▶ WORK INSTRUCTIONS: Repeat the stretch of the listing from the line containing "country: Cuba" through the end of the listing, with both ends included.

▶ EXTRACTED MATERIAL:
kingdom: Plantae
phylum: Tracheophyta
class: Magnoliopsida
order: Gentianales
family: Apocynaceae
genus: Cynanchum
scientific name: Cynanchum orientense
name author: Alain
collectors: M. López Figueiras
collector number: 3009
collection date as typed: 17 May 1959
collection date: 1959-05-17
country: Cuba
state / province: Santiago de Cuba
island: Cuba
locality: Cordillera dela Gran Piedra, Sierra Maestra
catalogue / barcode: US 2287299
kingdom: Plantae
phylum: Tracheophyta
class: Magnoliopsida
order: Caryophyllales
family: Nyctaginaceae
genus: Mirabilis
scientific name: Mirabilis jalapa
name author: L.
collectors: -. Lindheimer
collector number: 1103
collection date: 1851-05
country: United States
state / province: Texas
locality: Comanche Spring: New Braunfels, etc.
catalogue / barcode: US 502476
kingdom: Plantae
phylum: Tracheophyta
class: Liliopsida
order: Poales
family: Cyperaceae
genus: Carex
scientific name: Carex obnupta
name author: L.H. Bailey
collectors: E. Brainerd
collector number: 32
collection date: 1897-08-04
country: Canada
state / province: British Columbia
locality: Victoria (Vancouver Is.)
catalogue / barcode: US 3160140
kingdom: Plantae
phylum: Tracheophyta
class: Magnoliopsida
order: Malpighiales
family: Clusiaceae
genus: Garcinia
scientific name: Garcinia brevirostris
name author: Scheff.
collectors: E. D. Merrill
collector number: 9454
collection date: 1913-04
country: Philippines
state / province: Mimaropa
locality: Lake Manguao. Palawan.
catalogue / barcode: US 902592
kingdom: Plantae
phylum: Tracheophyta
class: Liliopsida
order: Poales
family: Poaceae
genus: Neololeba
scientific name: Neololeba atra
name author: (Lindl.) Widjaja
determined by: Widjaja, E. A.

▶ SOLUTION:
country: Cuba
state / province: Santiago de Cuba
island: Cuba
locality: Cordillera dela Gran Piedra, Sierra Maestra
catalogue / barcode: US 2287299
kingdom: Plantae
phylum: Tracheophyta
class: Magnoliopsida
order: Caryophyllales
family: Nyctaginaceae
genus: Mirabilis
scientific name: Mirabilis jalapa
name author: L.
collectors: -. Lindheimer
collector number: 1103
collection date: 1851-05
country: United States
state / province: Texas
locality: Comanche Spring: New Braunfels, etc.
catalogue / barcode: US 502476
kingdom: Plantae
phylum: Tracheophyta
class: Liliopsida
order: Poales
family: Cyperaceae
genus: Carex
scientific name: Carex obnupta
name author: L.H. Bailey
collectors: E. Brainerd
collector number: 32
collection date: 1897-08-04
country: Canada
state / province: British Columbia
locality: Victoria (Vancouver Is.)
catalogue / barcode: US 3160140
kingdom: Plantae
phylum: Tracheophyta
class: Magnoliopsida
order: Malpighiales
family: Clusiaceae
genus: Garcinia
scientific name: Garcinia brevirostris
name author: Scheff.
collectors: E. D. Merrill
collector number: 9454
collection date: 1913-04
country: Philippines
state / province: Mimaropa
locality: Lake Manguao. Palawan.
catalogue / barcode: US 902592
kingdom: Plantae
phylum: Tracheophyta
class: Liliopsida
order: Poales
family: Poaceae
genus: Neololeba
scientific name: Neololeba atra
name author: (Lindl.) Widjaja
determined by: Widjaja, E. A.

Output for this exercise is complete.